If you enjoyed the best-selling “On the Island,” author Tracey Garvis Graves’ first published novel, you should like her latest, “Covet.” This new work, her first hard-bound, will publish Tuesday.
The novels share the theme of emotional intimacy but are decidedly separate works.
Don’t let the new book’s title fool you: There’s not a lot of actual coveting in the story. You’ll find longing and desire aplenty, however.
Graves introduces the reader to Chris and Claire, a married couple who live in an upscale Kansas City suburb with their two school-age children and an assortment of interesting neighbors with their own problems. All is well in Chris and Claire’s marriage and lives until Chris loses his well-paying job to down-sizing.
During the year it takes him to find other work, the couple drift apart emotionally, sleep separately, stop talking about anything meaningful and, in general, become roommates, not partners in a marriage. Chris’ deepening depression requires medication.
The new job eases the financial woes, boosts Chris’ confidence and lessens his depression. The flip side is that the job keeps him away from home during the week. And when he is home, he’s working behind a closed door in his home office.

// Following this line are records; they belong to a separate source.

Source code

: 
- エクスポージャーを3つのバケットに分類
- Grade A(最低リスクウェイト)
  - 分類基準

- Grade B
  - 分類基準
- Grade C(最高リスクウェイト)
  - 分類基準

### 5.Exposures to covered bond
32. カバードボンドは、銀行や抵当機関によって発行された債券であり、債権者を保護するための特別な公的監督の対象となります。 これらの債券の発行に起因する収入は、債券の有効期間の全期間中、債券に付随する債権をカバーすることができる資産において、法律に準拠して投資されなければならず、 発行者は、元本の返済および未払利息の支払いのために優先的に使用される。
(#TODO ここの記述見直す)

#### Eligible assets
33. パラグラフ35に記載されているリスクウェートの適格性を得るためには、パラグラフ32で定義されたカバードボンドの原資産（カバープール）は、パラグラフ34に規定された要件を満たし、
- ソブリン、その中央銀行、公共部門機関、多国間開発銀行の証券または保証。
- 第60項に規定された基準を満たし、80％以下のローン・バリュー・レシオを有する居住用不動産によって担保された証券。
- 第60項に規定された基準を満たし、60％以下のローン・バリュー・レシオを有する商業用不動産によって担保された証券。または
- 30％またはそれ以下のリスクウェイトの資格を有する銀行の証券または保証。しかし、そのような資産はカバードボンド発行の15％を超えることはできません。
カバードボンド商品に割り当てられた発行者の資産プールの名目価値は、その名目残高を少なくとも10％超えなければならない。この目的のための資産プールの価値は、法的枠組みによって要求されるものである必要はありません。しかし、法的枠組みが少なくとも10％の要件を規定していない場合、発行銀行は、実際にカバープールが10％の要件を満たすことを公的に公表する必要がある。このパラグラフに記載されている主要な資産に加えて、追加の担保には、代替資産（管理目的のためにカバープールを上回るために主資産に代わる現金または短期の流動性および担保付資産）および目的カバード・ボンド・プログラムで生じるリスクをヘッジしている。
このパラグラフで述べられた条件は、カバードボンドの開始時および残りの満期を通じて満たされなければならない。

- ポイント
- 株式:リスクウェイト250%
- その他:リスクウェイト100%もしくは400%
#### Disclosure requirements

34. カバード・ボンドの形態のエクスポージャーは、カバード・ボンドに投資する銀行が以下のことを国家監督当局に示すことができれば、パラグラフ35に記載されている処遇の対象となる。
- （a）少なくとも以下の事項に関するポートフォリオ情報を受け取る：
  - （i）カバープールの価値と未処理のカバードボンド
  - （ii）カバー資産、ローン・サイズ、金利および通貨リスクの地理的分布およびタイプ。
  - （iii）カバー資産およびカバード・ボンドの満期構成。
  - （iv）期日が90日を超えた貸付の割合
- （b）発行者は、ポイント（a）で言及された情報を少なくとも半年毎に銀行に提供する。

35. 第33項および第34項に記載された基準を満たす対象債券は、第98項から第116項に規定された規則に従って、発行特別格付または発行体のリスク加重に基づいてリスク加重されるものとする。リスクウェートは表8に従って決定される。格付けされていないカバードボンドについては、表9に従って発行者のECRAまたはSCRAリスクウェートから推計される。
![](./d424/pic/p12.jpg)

Neither he nor Claire can find a way to connect the way they once did. In a misguided attempt to shield the other, each fails to share feelings. Yet this very behavior exacerbates the communication gap.
While Chris is traveling for his job, Claire develops a friendship with a local police officer.
Graves writes dialogue the way people really talk and seems to have mastered writing sexual frisson scenes.
Through Chris and Claire, Graves explores deeper philosophical questions: Is emotional intimacy more or less damaging than sexual intimacy? What can and can’t be forgiven in a marriage? Can men and women be close friends when one or both are married to others?